晚上姐姐來敘舊,我一進門,爸爸說她已經懷孕一個多月了。我大喊:真的嗎!爸回了一句「全村都知道了啊!」意思是我算消息落伍的了。

去年姐姐決定成為一個逃跑外勞,跟男友在都市輾轉待了一週之後,又回到她最熟悉的鄉下。她決定回來的前兩天,打電話給我,我其實不太能辨認她的中文,但聽懂了意思:她要回來。

因為有了孩子,她決定六月底以前要回印尼,跟現在的男友、孩子的爸一起。我才知道現在移民署的政策是,六月底以前自首只要罰兩千。

留她吃完晚飯,陪她回去現在住的地方。這是我第一次看到逃跑外勞的居住環境。沒有冷氣,沒有熱水,洗澡是用一塊帆布遮起來的臨時隔間,門外的洗衣機是外勞們每個人湊幾百塊一起買的。
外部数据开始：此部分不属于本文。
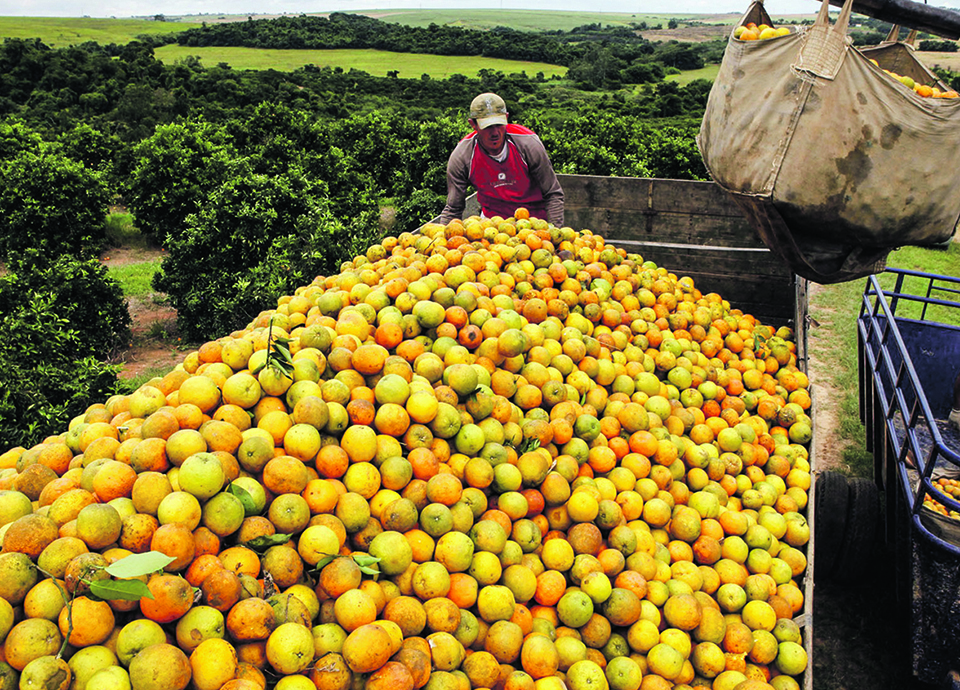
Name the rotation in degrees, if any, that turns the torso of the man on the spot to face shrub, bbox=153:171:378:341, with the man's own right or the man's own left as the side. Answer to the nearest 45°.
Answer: approximately 135° to the man's own right

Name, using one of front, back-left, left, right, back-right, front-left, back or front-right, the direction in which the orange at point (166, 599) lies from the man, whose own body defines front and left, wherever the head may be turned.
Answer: front

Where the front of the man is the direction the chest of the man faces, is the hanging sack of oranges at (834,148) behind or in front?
in front

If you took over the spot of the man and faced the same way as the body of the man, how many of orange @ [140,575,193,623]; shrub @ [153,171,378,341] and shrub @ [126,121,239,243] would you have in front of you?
1

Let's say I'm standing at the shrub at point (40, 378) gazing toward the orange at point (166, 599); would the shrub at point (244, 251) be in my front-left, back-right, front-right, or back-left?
back-left

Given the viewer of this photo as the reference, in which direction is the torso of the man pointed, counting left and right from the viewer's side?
facing the viewer

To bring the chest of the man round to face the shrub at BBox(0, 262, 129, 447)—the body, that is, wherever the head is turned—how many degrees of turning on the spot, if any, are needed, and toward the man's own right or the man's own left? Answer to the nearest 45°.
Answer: approximately 90° to the man's own right

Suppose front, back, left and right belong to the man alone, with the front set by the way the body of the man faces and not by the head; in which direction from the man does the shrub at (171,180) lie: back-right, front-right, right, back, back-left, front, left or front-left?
back-right

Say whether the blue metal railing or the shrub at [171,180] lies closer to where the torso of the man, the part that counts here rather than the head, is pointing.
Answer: the blue metal railing

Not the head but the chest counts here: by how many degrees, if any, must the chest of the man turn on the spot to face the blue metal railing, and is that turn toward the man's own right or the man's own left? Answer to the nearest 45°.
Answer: approximately 45° to the man's own left
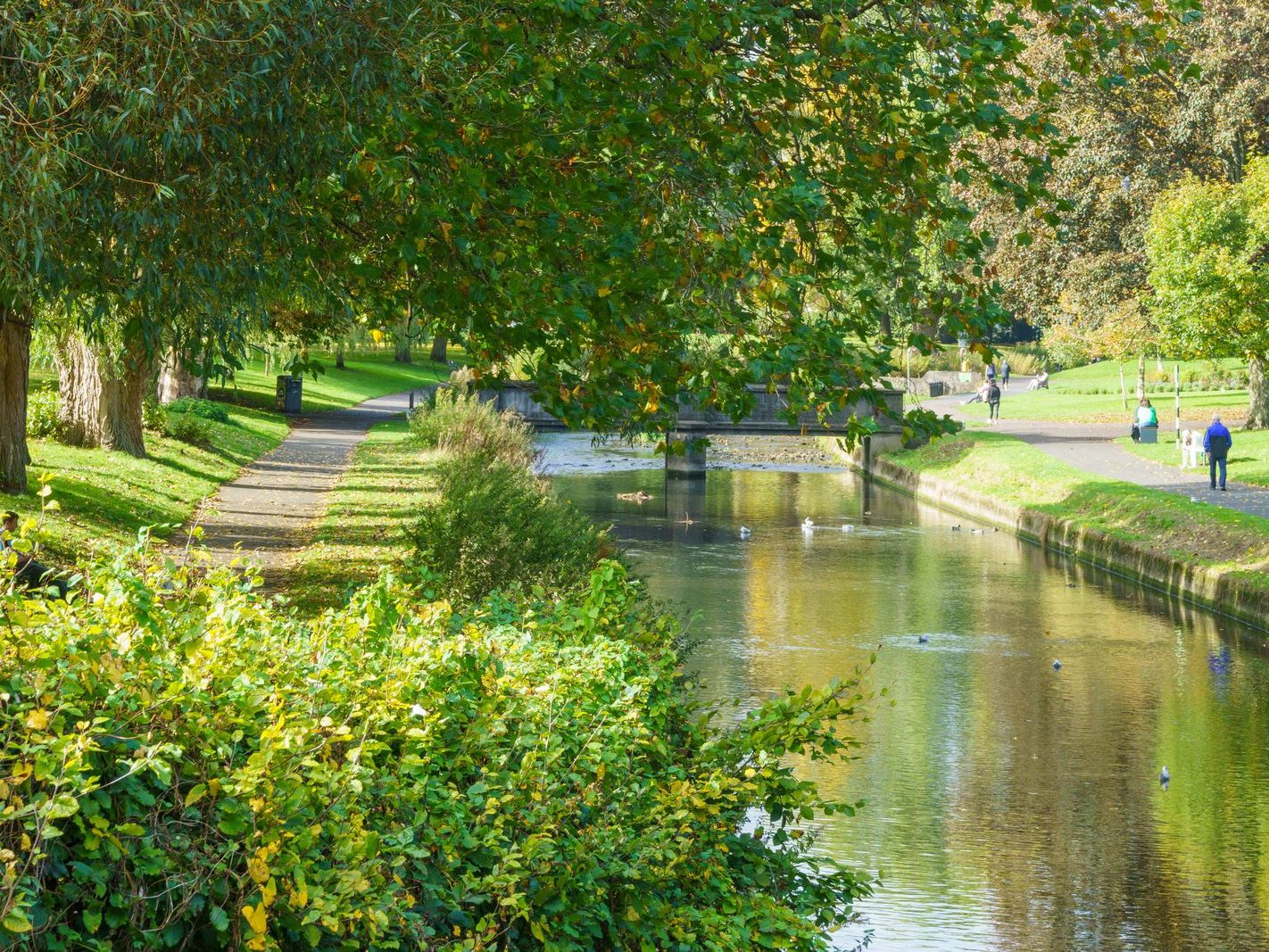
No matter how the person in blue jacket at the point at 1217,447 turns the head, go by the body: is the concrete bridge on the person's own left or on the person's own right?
on the person's own left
牆壁上有一幅簡單的圖畫,因為寫著印尼,我就隨口問了:這是你們畫的嗎?姐姐比了比隔間裡面睡著的男友,說是他畫的。

逃跑外勞像是一群隱形人,不能留下足跡,連懷孕也不能去產檢。這幅圖,成為我唯一能夠用影像留下來的東西。